Par conséquent, les seules images que les Arméniens connaissent, à la différence des Géorgiens qui en mettent partout comme les autres chrétiens, ce sont celles qui sont dans les évangiles. Un évangile arménien commence par les tables de canon, qui indiquent la concordance des quatre Evangiles. Il y en a dix. Elles représentent les dix voûtes du ciel, il faut entendre par là tout ce qui nous sépare de l’instant de la création, quand l’être invisible décide de se rendre visible en créant un être qui n’est pas lui. Chaque instant de la création, chaque parole de Dieu, engendrera un ciel nouveau et un nouvel âge. Ces dix tables représentent donc tous les cieux qui nous séparent de Dieu et en même temps tous les âges qui nous séparent de l’instant originel. Puis vient l’âge de l’incarnation, représenté par les douze scènes de l’Evangile. Après quoi commence le texte de l’Evangile lui-même.

 

La littérature et la musique

 

On pourrait multiplier ces exemples pour montrer que le contraste entre monophysisme et diophysisme a entraîné des choix différents en tous domaines. En littérature, par exemple, il est très net qu’il y a eu, à un certain moment, une littérature géorgienne profane. L’œuvre littéraire la plus connue de Géorgie est Le chevalier à la peau de léopard, une très grande épopée en vers, une histoire courtoise, qui ressemble aux romans de Chrestien de Troyes, constituée par des vers de 16 syllabes regroupés en quatrains. C’est une œuvre purement profane, qui n’est de loin pas la seule. A côté, il y a des œuvres purement ecclésiastiques, celles des Pères, traductions des livres saints etc.

 

En bref, à la fin du Moyen-Age géorgien il y a, en Géorgie, à la fois une littérature profane et une littérature spirituelle, comme il y a deux natures du Christ.

 

Tandis qu’à la fin du Moyen-Age arménien, il n’y a toujours qu’une seule littérature, la littérature religieuse. Même la littérature historique est une littérature religieuse. C’est un enseignement sur les grandes œuvres que Dieu a faites dans l’histoire pour son peuple. C’est une didascalie, dont le personnage principal est Dieu. Il n’y a finalement pas un peuple qui soit resté plus fidèle à l’Ancien Testament que le peuple arménien. Le grand livre des Arméniens est le livre écrit par saint Grégoire de Nareq.
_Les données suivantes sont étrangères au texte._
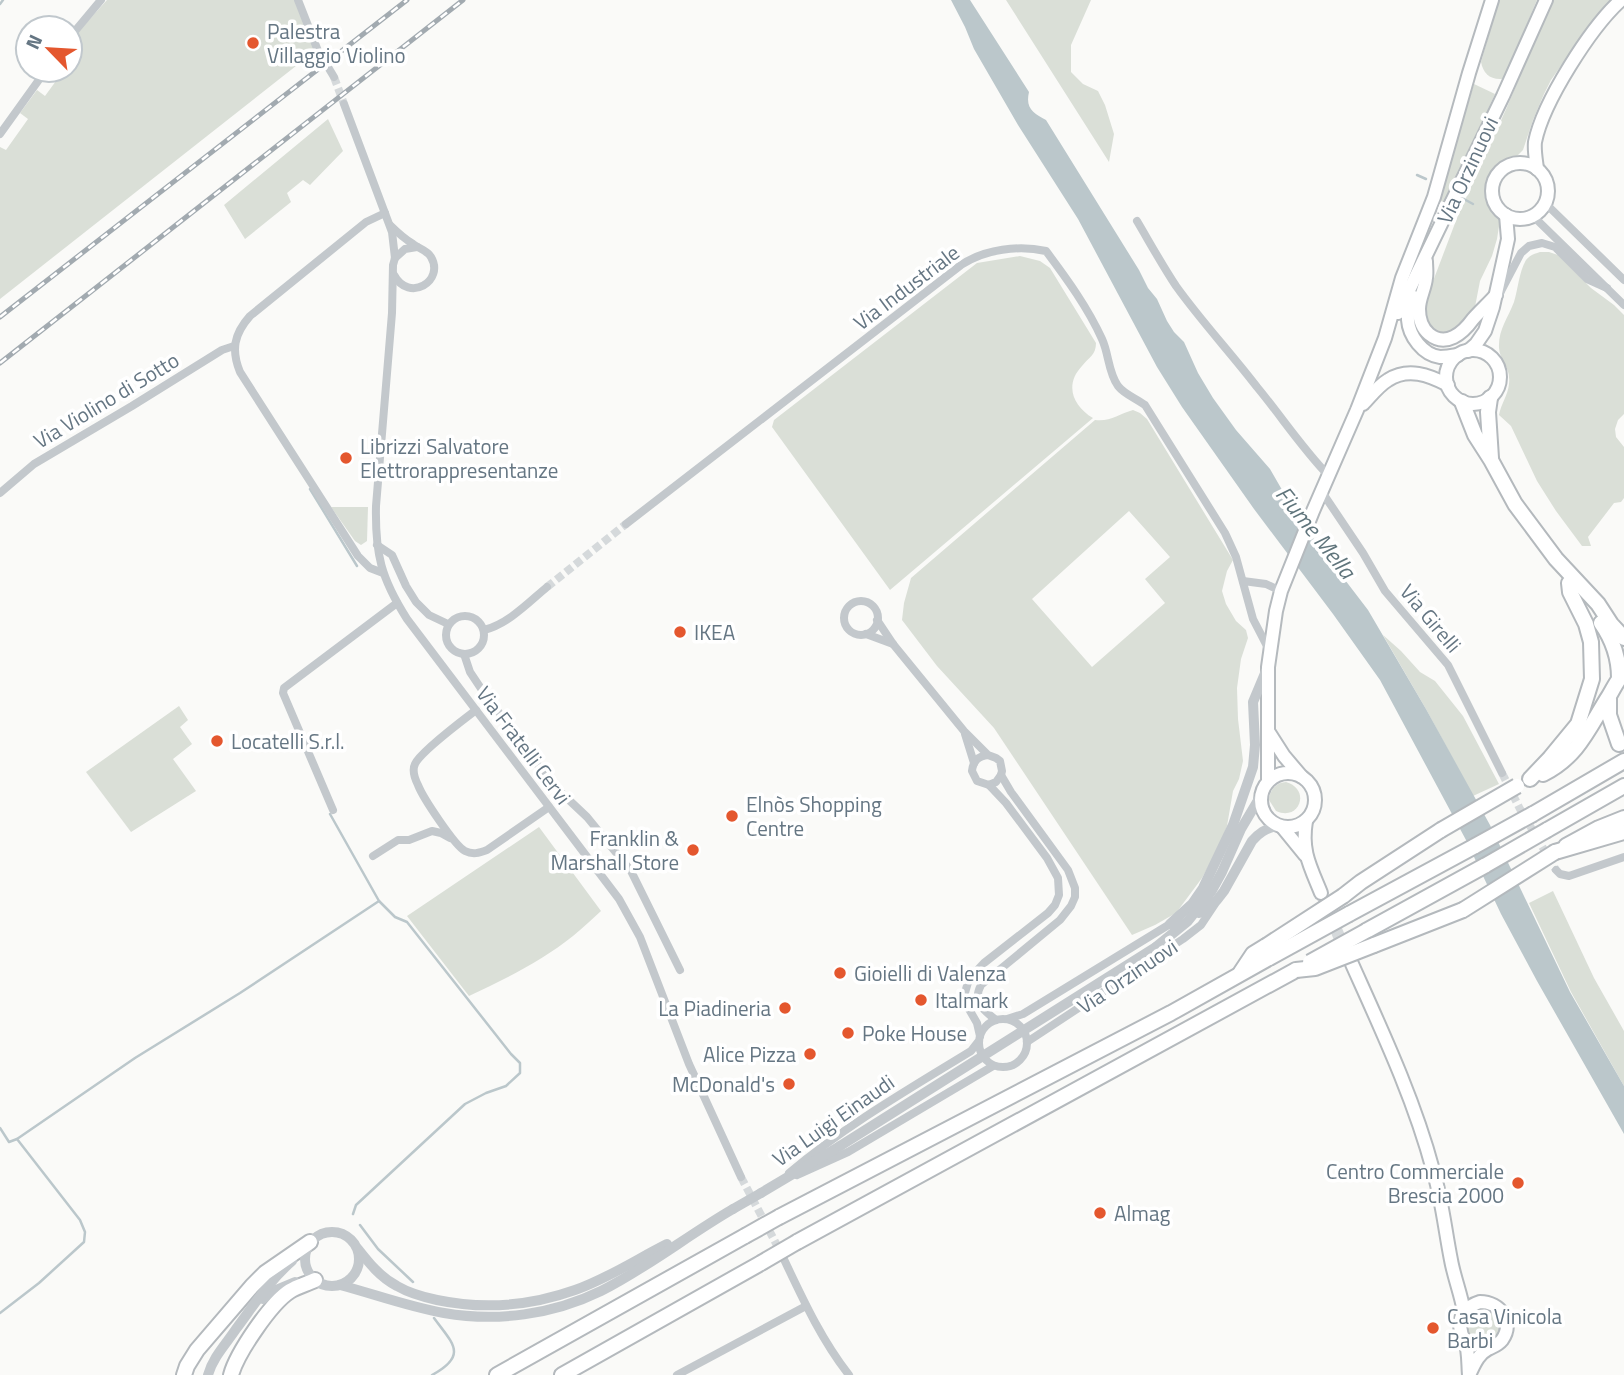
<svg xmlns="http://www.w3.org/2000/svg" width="1624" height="1375" viewBox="0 0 1624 1375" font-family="'Titillium Web',sans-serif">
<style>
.green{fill:#dadfd7;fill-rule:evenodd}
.water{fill:#bbc7cb}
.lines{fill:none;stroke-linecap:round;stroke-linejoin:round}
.stream{stroke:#bbc7cb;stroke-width:2.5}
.minor-tunnel{stroke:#d5d9db;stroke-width:8;stroke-dasharray:8 4;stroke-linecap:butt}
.primary-tunnel{stroke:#d5d9db;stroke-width:12;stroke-dasharray:12 6;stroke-linecap:butt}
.primary-casing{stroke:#b5babe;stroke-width:16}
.trunk-casing{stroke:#b4b9bd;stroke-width:18}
.motorway-casing{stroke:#b4b9bd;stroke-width:18}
.minor{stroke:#c3c8cc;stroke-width:8}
.tertiary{stroke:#c3c8cc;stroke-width:10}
.primary{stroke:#fff;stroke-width:12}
.trunk{stroke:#fff;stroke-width:14}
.motorway{stroke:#fff;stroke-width:14}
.rail-casing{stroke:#a2aab0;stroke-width:5}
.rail{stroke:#fff;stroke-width:2.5;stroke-dasharray:8;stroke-linecap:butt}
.trunk-bridge-casing{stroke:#b4b9bd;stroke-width:18;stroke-linecap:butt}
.tertiary-bridge{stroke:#c3c8cc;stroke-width:10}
.trunk-bridge{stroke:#fff;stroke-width:14}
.poi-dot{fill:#e4572e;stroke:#fff;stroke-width:2.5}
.labels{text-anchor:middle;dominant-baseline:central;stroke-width:7;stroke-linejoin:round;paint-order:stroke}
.poi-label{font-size:21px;fill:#657683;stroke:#fff;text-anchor:start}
.street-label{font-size:21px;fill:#657683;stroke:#fff}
.water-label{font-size:23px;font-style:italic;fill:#60757c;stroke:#fff}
</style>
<rect width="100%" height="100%" fill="#fafaf8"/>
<g class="green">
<path d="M 107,0 L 295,0 L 315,51 L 0,299 L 0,147 L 6,150 L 28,119 L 20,113 L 37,90 L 45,96 L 64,70 L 70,70 L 70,45 L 78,32 Z"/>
<path d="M 1006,0 L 1091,0 L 1071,45 L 1071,72 L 1083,84 L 1098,91 L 1105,105 L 1114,134 L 1109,162 Z"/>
<path d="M 1499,0 L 1537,0 L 1505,76 L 1502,79 C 1490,80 1483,73 1481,62 Z"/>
<path d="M 1552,0 L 1612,0 L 1594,19 L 1551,80 L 1544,94 L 1533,120 L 1523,150 L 1514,159 L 1500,168 L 1489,182 L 1488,199 L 1500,220 L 1497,239 L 1492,256 L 1480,281 L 1474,312 L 1450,337 L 1432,332 L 1425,316 L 1427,297 L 1457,218 L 1507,107 Z"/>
<path d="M 1474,84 L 1495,94 L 1446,200 L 1443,202 L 1439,200 L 1439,197 Z"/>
<path d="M 328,119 L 343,151 L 310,185 L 303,180 L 287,193 L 291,202 L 245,239 L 224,205 Z"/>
<path d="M 1540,252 L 1549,252 L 1558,255 L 1591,288 L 1614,305 L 1624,315 L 1624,414 L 1618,420 L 1615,429 L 1616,437 L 1624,447 L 1624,498 L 1621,502 L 1614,503 L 1588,537 L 1591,546 L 1582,546 L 1556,511 L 1537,481 L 1511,426 L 1499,415 C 1501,404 1508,395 1509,384 C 1511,366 1500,362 1499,348 C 1498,330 1508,318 1514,302 C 1518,289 1519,272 1526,260 C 1530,255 1534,254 1540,252 Z"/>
<path d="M 1020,256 L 1040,261 L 1050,268 L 1096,343 C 1096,355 1089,357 1082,366 C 1064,385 1073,406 1093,418 L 890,590 L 772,427 L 774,420 L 977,263 Z"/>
<path d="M 1133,410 L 1140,413 L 1147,419 L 1233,560 L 1227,571 L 1222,591 L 1226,604 L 1236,621 L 1246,630 L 1248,638 L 1241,659 L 1237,688 L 1238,719 L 1243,761 L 1239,779 L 1233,791 L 1227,826 L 1218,849 L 1202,878 L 1176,913 L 1155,925 L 1132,935 L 994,728 L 937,666 L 902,620 L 904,603 L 911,578 L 1095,420 C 1110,422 1119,414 1133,410 ZM 1129,511 L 1170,557 L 1145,579 L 1165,603 L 1092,667 L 1032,599 Z"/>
<path d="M 331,507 L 368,507 L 367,541 L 361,545 L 355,541 Z"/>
<path d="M 1383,635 L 1401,651 L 1420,672 L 1435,681 L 1463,716 L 1499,784 L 1473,796 L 1426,709 Z"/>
<path d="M 179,706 L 188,720 L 180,727 L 192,744 L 173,759 L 196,791 L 131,832 L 86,772 Z"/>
<path d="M 1286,782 C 1311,789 1300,822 1276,811 L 1269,800 C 1270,790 1275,783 1286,782 Z"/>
<path d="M 539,827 L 601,911 C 592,919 583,928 573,936 C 542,961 505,979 469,996 L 407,916 Z"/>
<path d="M 1553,891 L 1594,978 L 1624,1031 L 1624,1086 L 1571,992 L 1529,903 Z"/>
<circle cx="1483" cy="1325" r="17"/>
</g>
<path class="water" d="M 951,0 L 970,0 L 1029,92 C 1025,109 1034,113 1046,120 L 1139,270 L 1148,288 L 1157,299 L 1167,321 L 1174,332 L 1184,342 L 1198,373 L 1213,398 L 1236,430 L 1270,469 L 1300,521 L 1368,610 L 1426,709 L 1490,825 L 1570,992 L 1624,1086 L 1624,1134 L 1537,981 L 1501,914 L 1466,840 L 1380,680 L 1333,614 L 1254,509 L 1182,407 L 1157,367 L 1078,219 L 1018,125 L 974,49 L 965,27 Z"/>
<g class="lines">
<g class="stream">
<path d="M 0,4 L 3,0"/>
<path d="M 1417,175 L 1426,179"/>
<path d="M 1462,198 L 1473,204"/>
<path d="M 310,489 L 357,566"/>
<path d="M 330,814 L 379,901 L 395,917 L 407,922 L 511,1054 L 520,1063 L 520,1073 L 506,1086 L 486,1093 L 465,1104 L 356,1205 L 353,1214"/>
<path d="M 0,1128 L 9,1142 L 17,1139"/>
<path d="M 360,1225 L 378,1249 L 413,1282"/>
<path d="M 0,1313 L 39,1283 L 84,1242 L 85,1232 L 80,1220 L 17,1139 L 135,1058 L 240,993 L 379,901"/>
<path d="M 432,1375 C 469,1355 452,1343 434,1318"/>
</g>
<g class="minor-tunnel">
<path d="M 334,77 L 344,104"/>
<path d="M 547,587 L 626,524"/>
<path d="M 1502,773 L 1520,809 L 1556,870"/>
<path d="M 741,1177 L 781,1253"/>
</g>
<path class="primary-tunnel" d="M 1321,893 L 1345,951"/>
<g class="primary-casing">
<g id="primary">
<circle cx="1520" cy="191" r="28"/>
<path d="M 1537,169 C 1536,160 1534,150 1535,142 C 1543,102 1591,27 1621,0"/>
<path d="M 1426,261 C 1426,267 1427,273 1426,278 C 1425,289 1419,298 1419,309 C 1419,318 1422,328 1429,334 C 1446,348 1463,333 1473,319 C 1480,311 1489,303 1496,295"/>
<path d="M 1414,297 C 1411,304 1407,312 1408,320 C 1409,336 1423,355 1440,357 C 1446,357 1452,356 1458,355"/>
<path d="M 1398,313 L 1503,96 L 1546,0"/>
<circle cx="1473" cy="377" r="27"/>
<path d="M 1468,351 L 1476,344 L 1485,331 L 1493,307 L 1508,239 L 1506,215"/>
<path d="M 1363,404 C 1370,397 1378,386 1388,380 C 1408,367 1429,375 1448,385"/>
<path d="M 1268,731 L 1284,756 L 1301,776"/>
<circle cx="1288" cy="800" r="27"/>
<path d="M 1268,781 L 1268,667 L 1276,611 L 1281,591 L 1313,511 L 1357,410 L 1385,338 L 1402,278 L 1434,197 L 1469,73 L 1492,0"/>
<path d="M 1306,821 C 1301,851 1310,866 1321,893"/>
<path d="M 1283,828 L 1305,855"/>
<path d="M 1352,964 C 1382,1031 1414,1099 1433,1170 C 1442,1199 1445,1230 1451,1260 C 1454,1277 1461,1294 1464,1312"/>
<path d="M 1480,1302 C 1500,1302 1515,1322 1502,1340 C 1498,1345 1494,1346 1488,1349 C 1478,1354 1474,1365 1469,1375 C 1468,1365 1469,1351 1465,1341 C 1464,1338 1461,1335 1461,1331 C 1457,1316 1467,1306 1480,1302 Z"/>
</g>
</g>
<g class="trunk-casing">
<g id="trunk">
<path d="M 1490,398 L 1488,412 L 1491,458"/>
<path d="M 1462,402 L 1475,435 L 1491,460 L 1515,504 L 1556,559 L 1598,604 L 1611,624 L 1624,638"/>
<path d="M 1601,623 C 1613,640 1619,657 1619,678"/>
<path d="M 1609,699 L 1609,715 L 1619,744"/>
<path d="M 1543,774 C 1579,756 1589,727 1609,696 C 1614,688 1617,680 1624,673"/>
<path d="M 1530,779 L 1550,758 L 1578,724 L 1592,679 L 1591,642 L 1586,624 L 1570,592 L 1569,583"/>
<path d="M 1533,814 L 1624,761"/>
<path d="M 1547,830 L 1624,786"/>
<path d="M 1566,846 L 1599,828 L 1624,818"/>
<path d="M 1343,896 L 1361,882 L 1441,830"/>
<path d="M 1349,914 L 1475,846"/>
<path d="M 1366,931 L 1486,865"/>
<path d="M 1374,945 L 1463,910"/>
<path d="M 1241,972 L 1253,954 L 1266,946"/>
<path d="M 779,1217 L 1171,1013 L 1269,958"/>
<path d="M 797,1242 L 1296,970"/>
<path d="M 184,1375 L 187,1366 L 197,1350 L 252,1286 L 265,1273 L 310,1242"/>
<path d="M 231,1375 C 237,1353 271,1303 290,1291 C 298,1286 307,1284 315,1280"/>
<path d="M 497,1375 L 745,1236"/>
<path d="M 562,1375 L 761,1263"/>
</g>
</g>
<g class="motorway-casing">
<path id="motorway" d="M 1555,852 L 1624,832"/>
</g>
<g class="minor">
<path d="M 298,0 L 320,56"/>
<path d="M 70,37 L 101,0"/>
<path d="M 328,67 L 334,77"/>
<path d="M 344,104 L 392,232 L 395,258 L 393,265 L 392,313 L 376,506 C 375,554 381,578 407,619 L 619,899 L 640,937 L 689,1064 L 741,1177"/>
<path d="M 0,134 L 46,70"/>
<path d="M 1545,203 L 1624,280"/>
<path d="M 1533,216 L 1624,305"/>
<path d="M 1137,221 C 1150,243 1162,265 1176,286 C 1201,321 1231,353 1257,387 C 1281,416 1302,448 1328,475"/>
<path d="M 391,226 C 398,233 405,239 413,244 C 419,249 427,250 431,257 C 445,281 409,303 394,275"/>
<path d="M 395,258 L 405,249 L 417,247"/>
<path d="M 1499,295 L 1521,253 L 1529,246 L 1542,243 L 1555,247 L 1587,279 L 1607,288"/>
<path d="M 1322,492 L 1363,553 L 1385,591 L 1448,665 L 1502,773"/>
<path d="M 0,493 L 34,464 L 132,406 L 222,350 L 234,346"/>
<path d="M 626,524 L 961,265 C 985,249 1019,245 1046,251 C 1067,279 1088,308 1102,339 C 1109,354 1108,372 1118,386 C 1125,395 1136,398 1145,405 L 1225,533 L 1236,557 L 1253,619 L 1269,650"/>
<path d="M 377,545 L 392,555 L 406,586 L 416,602 L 429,615 L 448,624"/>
<path d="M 383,573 L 370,568 L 358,556 L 240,372 C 231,350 234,334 250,316 L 366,222 L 385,213"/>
<path d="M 1243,581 L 1266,584 L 1281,591"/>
<circle cx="861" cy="618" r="17"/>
<circle cx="465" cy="635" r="19"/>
<path d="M 877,620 L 893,644 L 964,731 L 988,755 L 996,758 L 1000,761 L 1002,771 L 1001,775 L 996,782 L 989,785 L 977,781 L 972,771 C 973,761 978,756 988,755"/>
<path d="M 484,630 C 508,624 528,603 547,587"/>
<path d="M 866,634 L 893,644"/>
<path d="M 464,654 L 470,672 L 482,690 L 552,784 L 587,817 L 631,871 L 680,970"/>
<path d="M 476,710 C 463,720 420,752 415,764 C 412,770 415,779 418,785 C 423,798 455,846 465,851 C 473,855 479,853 487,850 L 549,807"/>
<path d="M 965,734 L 974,763"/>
<path d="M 333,810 L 283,693 L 284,688 L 397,603"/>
<path d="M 373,856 L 398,840 L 409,840 L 432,831 L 441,833 L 450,838"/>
<path d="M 1556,870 L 1560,874 L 1569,876 L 1624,857"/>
<circle cx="1003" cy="1043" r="24"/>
<path d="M 1007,1019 L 1023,1014 L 1170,924"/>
<path d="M 996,1020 C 983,1010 972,1002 981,985 L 1060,920 L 1071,906 L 1075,897 L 1075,888 L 1068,870 L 1011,792 L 1001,775"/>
<path d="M 980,1036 L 977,1023 L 966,1004 L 964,996 L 969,979 L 984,963 L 1048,913 L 1055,905 L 1059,895 L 1058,878 L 1047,858 L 1006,803 L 989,785"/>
<path d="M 1027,1042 L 1183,939 L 1201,925 L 1217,901"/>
<path d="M 789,1173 C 845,1126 909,1089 971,1051 L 978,1042"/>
<path d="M 797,1175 L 848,1152 L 993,1066"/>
<path d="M 781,1253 C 801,1295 820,1338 849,1375"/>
<path d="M 677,1375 L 806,1306"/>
</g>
<g class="tertiary">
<path d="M 1199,913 L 1217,900 L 1224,891 L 1252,841 C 1259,833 1265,829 1276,826"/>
<path d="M 1170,924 L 1192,904 L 1203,888 L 1233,825 L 1253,767 L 1255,745 L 1253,702 L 1266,671"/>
<path d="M 1156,947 L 1188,921 L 1211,892 L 1222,872 L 1241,829 L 1260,797"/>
<path d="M 761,1193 L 840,1146"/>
<circle cx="332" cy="1259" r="27"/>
<path d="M 358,1249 C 369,1263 380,1277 397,1286 C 409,1293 423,1297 437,1300 C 485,1310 530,1306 575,1290 C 607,1279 637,1259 667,1244"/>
<path d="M 340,1285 C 374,1294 409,1307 444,1313 C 497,1322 552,1315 601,1291 C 647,1268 688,1235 733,1209"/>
<path d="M 263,1299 L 271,1292 L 295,1282"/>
<path d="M 208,1375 C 213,1357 226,1344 236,1329 C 254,1305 269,1281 292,1261"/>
</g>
<use href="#primary" class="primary"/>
<use href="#trunk" class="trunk"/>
<use href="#motorway" class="motorway"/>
<g class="rail-casing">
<g id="rail">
<path d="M 0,317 L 407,0"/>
<path d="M 0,363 L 463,0"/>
</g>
</g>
<use href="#rail" class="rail"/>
<g class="trunk-bridge-casing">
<g id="trunk-bridge">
<path d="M 1441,830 L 1517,786"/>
<path d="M 1475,846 L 1533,814"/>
<path d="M 1486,865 L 1547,830"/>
<path d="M 1463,910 L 1555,852"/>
<path d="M 1266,946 L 1343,896"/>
<path d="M 1269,958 L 1349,914"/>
<path d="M 1310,962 L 1366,931"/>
<path d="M 1296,970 L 1315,968 L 1374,945"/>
<path d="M 745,1236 L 779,1217"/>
<path d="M 761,1263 L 797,1242"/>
</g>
</g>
<g class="tertiary-bridge">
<path d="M 840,1146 L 1156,947"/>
<path d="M 733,1209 L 761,1193"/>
</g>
<use href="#trunk-bridge" class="trunk-bridge"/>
</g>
<g class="poi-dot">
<circle cx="253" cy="43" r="7"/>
<circle cx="346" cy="458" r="7"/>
<circle cx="680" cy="632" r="7"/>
<circle cx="217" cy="741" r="7"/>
<circle cx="732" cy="816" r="7"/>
<circle cx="693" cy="850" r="7"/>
<circle cx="840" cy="973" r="7"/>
<circle cx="921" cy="1000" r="7"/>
<circle cx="785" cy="1008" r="7"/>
<circle cx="848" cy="1033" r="7"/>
<circle cx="810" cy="1054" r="7"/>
<circle cx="789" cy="1084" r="7"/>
<circle cx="1518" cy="1183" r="7"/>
<circle cx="1100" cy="1213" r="7"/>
<circle cx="1433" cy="1328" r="7"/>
</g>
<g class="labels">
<g class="poi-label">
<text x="267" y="31">Palestra<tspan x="267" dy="24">Villaggio Violino</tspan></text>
<text x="360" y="446">Librizzi Salvatore<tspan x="360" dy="24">Elettrorappresentanze</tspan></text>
<text x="694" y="632">IKEA</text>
<text x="231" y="741">Locatelli S.r.l.</text>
<text x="746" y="804">Elnòs Shopping<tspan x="746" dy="24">Centre</tspan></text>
<text x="679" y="838" text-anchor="end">Franklin &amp;<tspan x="679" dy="24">Marshall Store</tspan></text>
<text x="854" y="973">Gioielli di Valenza</text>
<text x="935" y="1000">Italmark</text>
<text x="771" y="1008" text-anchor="end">La Piadineria</text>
<text x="862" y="1033">Poke House</text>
<text x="796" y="1054" text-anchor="end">Alice Pizza</text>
<text x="775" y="1084" text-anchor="end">McDonald's</text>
<text x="1504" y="1171" text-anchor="end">Centro Commerciale<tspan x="1504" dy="24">Brescia 2000</tspan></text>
<text x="1114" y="1213">Almag</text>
<text x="1447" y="1316">Casa Vinicola<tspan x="1447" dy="24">Barbi</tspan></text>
</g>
<g class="street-label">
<text transform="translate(1467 170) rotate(-65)">Via Orzinuovi</text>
<text transform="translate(906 287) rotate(-37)">Via Industriale</text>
<text transform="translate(106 400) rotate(-31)">Via Violino di Sotto</text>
<text transform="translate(1431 618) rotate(50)">Via Girelli</text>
<text transform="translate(524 745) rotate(53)">Via Fratelli Cervi</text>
<text transform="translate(1127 976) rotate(-34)">Via Orzinuovi</text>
<text transform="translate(833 1120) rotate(-35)">Via Luigi Einaudi</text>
</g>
<g class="water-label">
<text transform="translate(1316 532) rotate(51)">Fiume Mella</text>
</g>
</g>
<g transform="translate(49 49) rotate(295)"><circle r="33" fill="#ffffff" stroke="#c1c8cd" stroke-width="2"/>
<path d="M0-5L12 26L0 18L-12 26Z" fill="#e4572e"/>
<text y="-10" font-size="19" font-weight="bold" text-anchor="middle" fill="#657683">N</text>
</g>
</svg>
Saint Grégoire de Nareq est très ambitieux: il veut supprimer le jugement dernier, le rendre inutile en confessant lui-même et d’un seul coup tous les péchés des hommes. Tous leurs péchés ayant été avoués et pardonnés, tous les hommes entreront directement au paradis, à la condition toutefois qu’ils s’associent à cette confession, c’est-à-dire qu’ils lisent le livre de saint Grégoire avec sincérité. C’est ainsi le livre arménien par excellence ; il y en a un dans chaque famille, on le met sous l’oreiller quand on est malade. Il s’agit donc bien d’une littérature entièrement religieuse. La littérature profane n’est arrivée qu’au 19 e siècle et par imitation de l’Europe.

 

On peut même se demander s’il n’en est pas de même avec la musique. Dans la musique religieuse arménienne on a exclusivement la monodie. Il n’y a que la voix d’homme, seule. On ne mêle rien à l’unique nature de Dieu. Alors que dans la musique liturgique géorgienne, il n’existe que la polyphonie, à trois ou à cinq voix, trois voix représentant la Trinité. On peut objecter que dans le chant grégorien d’occident règne aussi la monodie, les moines latins étant pourtant chalcédoniens et croyant aux deux natures. Néanmoins cette dernière opposition entre Géorgie et Arménie, dans le contexte du Caucase et ajoutée à toutes les oppositions mentionnées ci-dessus entre Arméniens monophysites et Géorgiens diophysites, méritait d’être signalée.

 

En parlant seulement de phénomènes culturels, comme nous venons de la faire, nous sommes en quelque sorte restés à l’extérieur des choses, dans la mesure où l’essentiel, le fond de ces débats christologiques nous échappe. Mais ce que nous voulions montrer c’est qu’en définitive l’histoire de ces chrétientés a donné un visage totalement différent, original, aux civilisations de ces peuples du Caucase, visage qui demeure encore aujourd’hui, au-delà de toutes les vicissitudes de l’histoire.

 

Nous regrettons seulement de n’avoir rien pu dire du troisième peuple, les Albaniens, car ils ont disparu depuis le 8e siècle, submergés par l’Islam, et qu’on est seulement, depuis 1996, en train de les redécouvrir.